(Images with keypoint coordinates)

^^^^

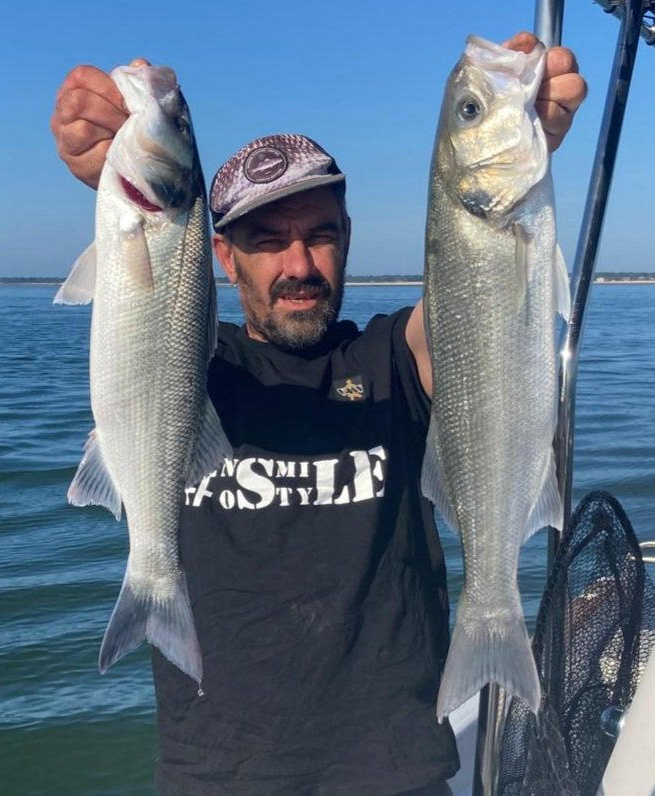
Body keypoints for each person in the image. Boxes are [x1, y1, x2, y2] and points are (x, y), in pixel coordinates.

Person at [50, 32, 587, 796]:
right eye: (267, 241)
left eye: (320, 235)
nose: (299, 266)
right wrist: (118, 178)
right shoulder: (193, 366)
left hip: (398, 772)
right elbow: (147, 319)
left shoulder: (390, 361)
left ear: (348, 241)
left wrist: (520, 147)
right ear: (223, 256)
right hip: (216, 776)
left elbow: (477, 310)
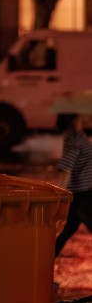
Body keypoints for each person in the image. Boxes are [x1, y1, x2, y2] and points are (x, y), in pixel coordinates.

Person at [55, 109, 92, 257]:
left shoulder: (78, 136)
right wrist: (59, 195)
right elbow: (66, 168)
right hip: (84, 198)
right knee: (60, 238)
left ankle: (39, 273)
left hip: (80, 198)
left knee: (61, 238)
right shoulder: (75, 138)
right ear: (77, 114)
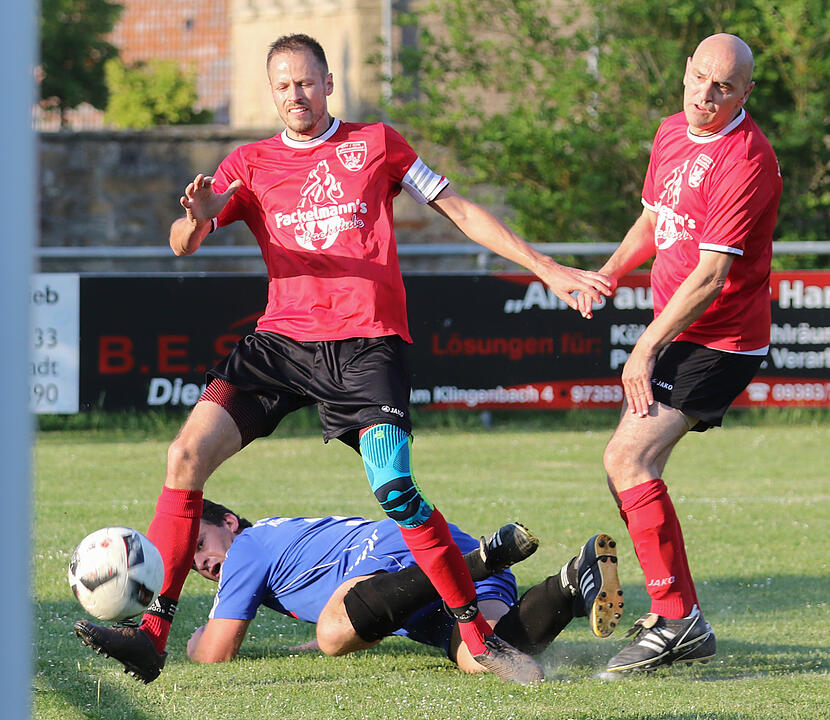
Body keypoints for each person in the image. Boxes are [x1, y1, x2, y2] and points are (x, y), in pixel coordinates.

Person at [74, 33, 613, 685]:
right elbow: (183, 242)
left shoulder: (376, 144)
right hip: (281, 343)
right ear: (272, 92)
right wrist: (197, 216)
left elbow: (458, 209)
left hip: (366, 345)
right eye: (282, 85)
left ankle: (476, 631)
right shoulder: (248, 162)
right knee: (185, 456)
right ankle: (152, 636)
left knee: (394, 489)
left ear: (329, 83)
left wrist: (545, 267)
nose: (294, 95)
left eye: (305, 82)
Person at [576, 34, 782, 674]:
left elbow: (712, 277)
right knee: (626, 467)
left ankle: (675, 619)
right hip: (678, 330)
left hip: (719, 340)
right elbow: (654, 220)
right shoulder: (670, 133)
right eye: (699, 78)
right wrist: (608, 271)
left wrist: (643, 347)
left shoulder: (747, 161)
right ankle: (677, 612)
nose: (706, 96)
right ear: (685, 73)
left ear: (745, 93)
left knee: (628, 456)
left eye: (724, 87)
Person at [185, 500, 624, 680]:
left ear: (227, 522)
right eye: (193, 565)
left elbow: (216, 652)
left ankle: (475, 563)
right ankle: (571, 580)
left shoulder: (244, 548)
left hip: (403, 553)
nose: (203, 563)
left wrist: (192, 644)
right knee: (488, 657)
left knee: (334, 634)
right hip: (417, 587)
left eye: (200, 544)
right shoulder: (268, 544)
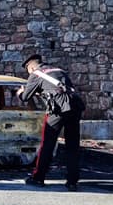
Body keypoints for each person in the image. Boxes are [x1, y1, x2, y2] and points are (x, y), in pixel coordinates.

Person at [16, 54, 85, 192]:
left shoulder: (36, 74)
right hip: (74, 107)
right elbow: (58, 88)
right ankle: (72, 182)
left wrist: (20, 92)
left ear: (31, 66)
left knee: (47, 144)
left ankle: (38, 177)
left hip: (58, 110)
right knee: (72, 146)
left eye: (28, 70)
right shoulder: (59, 70)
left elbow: (25, 97)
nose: (28, 73)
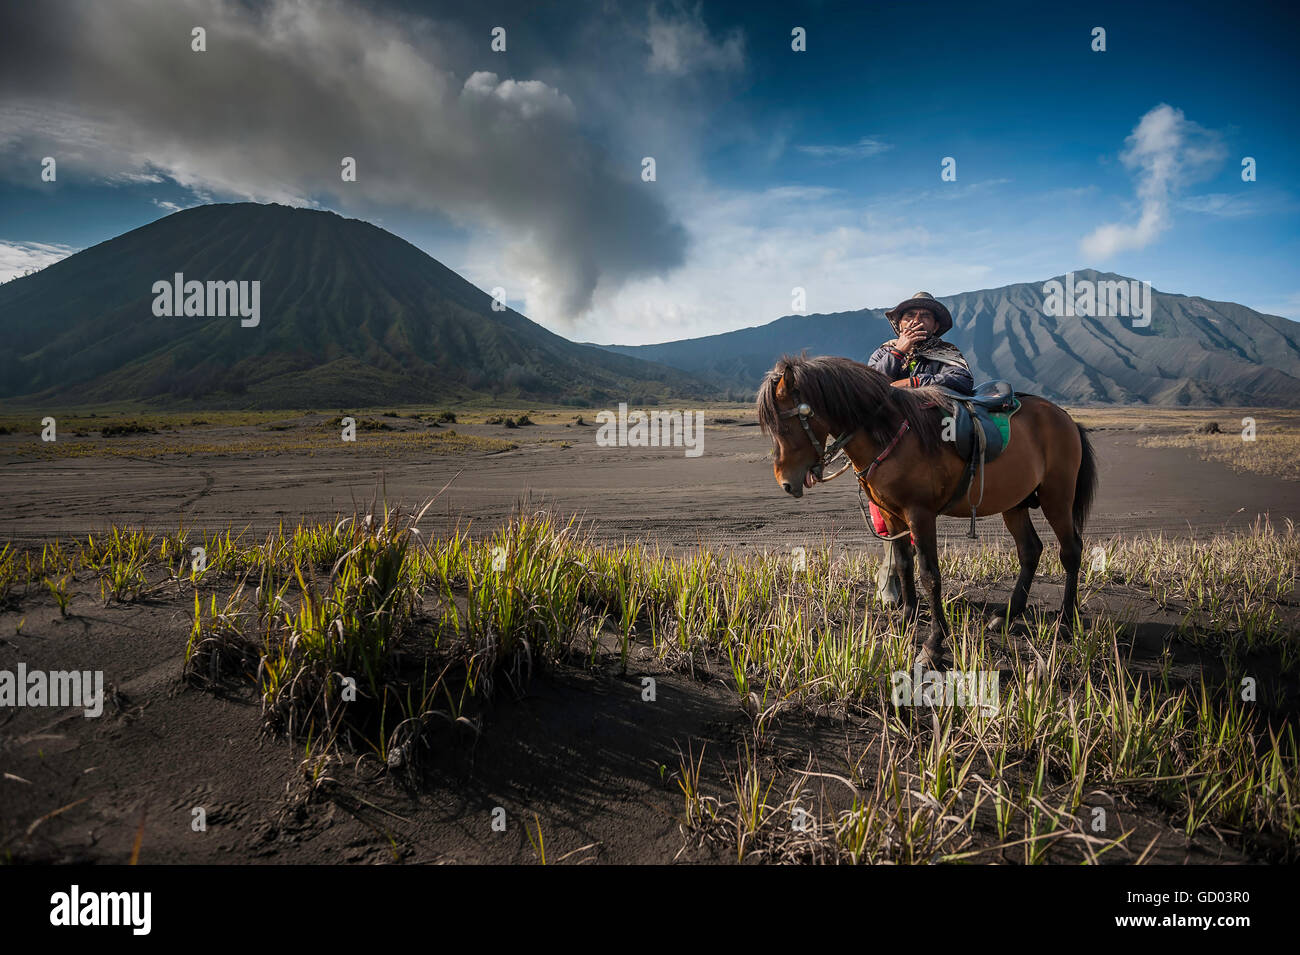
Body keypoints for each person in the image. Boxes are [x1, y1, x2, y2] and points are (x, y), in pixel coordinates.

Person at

^^^^

• _GOAL OF THE EXERCISE_:
Print the entries above word for word, without pictures.

• _THE COMPLETED TASK_:
Body keypoints for each person in the image. Boxes are [x1, y1, x2, y2] and points are (x, y), in pixel coordinates.

Person at [50, 32, 587, 796]:
right eye: (267, 241)
left eye: (320, 235)
nose: (299, 266)
right wrist: (118, 178)
right shoulder: (193, 366)
left hip: (398, 772)
right elbow: (147, 319)
left shoulder: (390, 361)
left ear: (348, 241)
left wrist: (520, 147)
right ear: (223, 256)
right hip: (216, 776)
left elbow: (477, 310)
Body keypoints for each person in the image. Boxes are [x1, y1, x2, y2] and points are (x, y), in pixel coordinates.

Person at [55, 109, 92, 257]:
left shoulder: (78, 136)
right wrist: (59, 195)
right elbow: (66, 168)
right hip: (84, 198)
right knee: (60, 238)
left ankle: (39, 273)
left hip: (80, 198)
left knee: (61, 238)
right shoulder: (75, 138)
right ear: (77, 114)
Body keypoints for each person in the image. Boxes are [x1, y1, x2, y2] and points are (x, y), in pixel coordinates.

Person at [74, 33, 613, 685]:
right elbow: (183, 242)
left shoulder: (376, 144)
right hip: (281, 343)
right ear: (272, 92)
right wrist: (197, 216)
left elbow: (458, 209)
left hip: (366, 345)
right eye: (282, 85)
left ankle: (476, 631)
right shoulder: (248, 162)
right knee: (185, 456)
right ankle: (152, 636)
left knee: (394, 489)
left ear: (329, 83)
left wrist: (545, 267)
nose: (294, 95)
left eye: (305, 82)
Person at [576, 34, 782, 674]:
left elbow: (712, 277)
right knee: (626, 467)
left ankle: (675, 619)
right hip: (678, 330)
left hip: (719, 340)
right elbow: (654, 220)
right shoulder: (670, 133)
right eye: (699, 78)
right wrist: (608, 271)
left wrist: (643, 347)
left shoulder: (747, 161)
right ankle: (677, 612)
nose: (706, 96)
right ear: (685, 73)
left ear: (745, 93)
left knee: (628, 456)
left eye: (724, 87)
Person at [185, 500, 624, 680]:
left ear: (227, 522)
right eye: (193, 565)
left elbow: (216, 652)
left ankle: (475, 563)
right ankle: (571, 580)
left shoulder: (244, 548)
left hip: (403, 553)
nose: (203, 563)
left wrist: (192, 644)
right knee: (488, 657)
left knee: (334, 634)
right hip: (417, 587)
left eye: (200, 544)
right shoulder: (268, 544)
Body keypoints for each person in the image. Boxes are [x1, y1, x2, y2] and points are (x, y), in pixel coordinates.

Person at [16, 54, 85, 192]:
left shoulder: (36, 74)
right hip: (74, 107)
right elbow: (58, 88)
right ankle: (72, 182)
left wrist: (20, 92)
left ear: (31, 66)
left knee: (47, 144)
left ankle: (38, 177)
left hip: (58, 110)
right knee: (72, 146)
left eye: (28, 70)
right shoulder: (59, 70)
left elbow: (25, 97)
nose: (28, 73)
Body keypoints for each person in the image. Boxes are [x1, y1, x2, y2] and points are (x, y), in pixel coordinates.

Person at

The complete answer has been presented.